TASK ITEM
Type out the lines below exactly, pictures excluded.

SUPPLIED INFORMATION
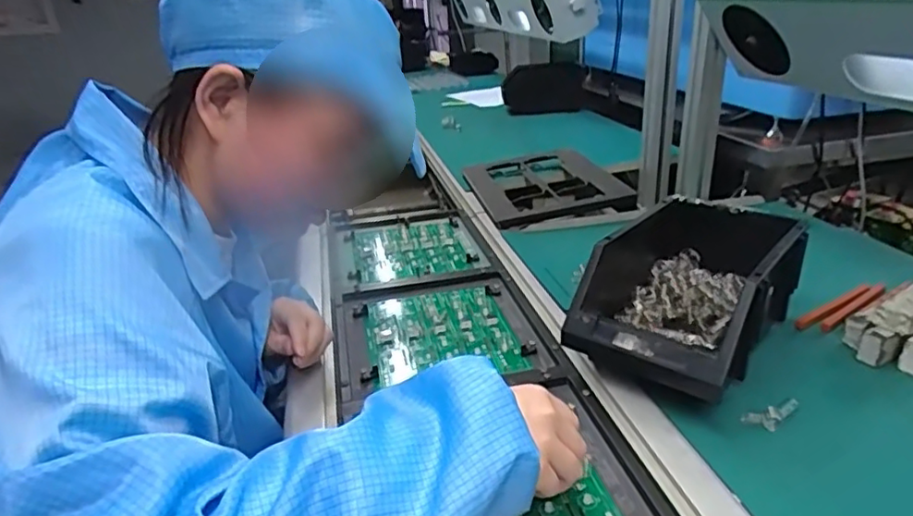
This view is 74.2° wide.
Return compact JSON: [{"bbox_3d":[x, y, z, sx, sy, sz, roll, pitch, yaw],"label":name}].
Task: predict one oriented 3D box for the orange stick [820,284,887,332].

WORKED SOLUTION
This view is 74.2° wide.
Return compact JSON: [{"bbox_3d":[x, y, z, sx, sy, sz, roll, pitch, yaw],"label":name}].
Task: predict one oriented 3D box for the orange stick [820,284,887,332].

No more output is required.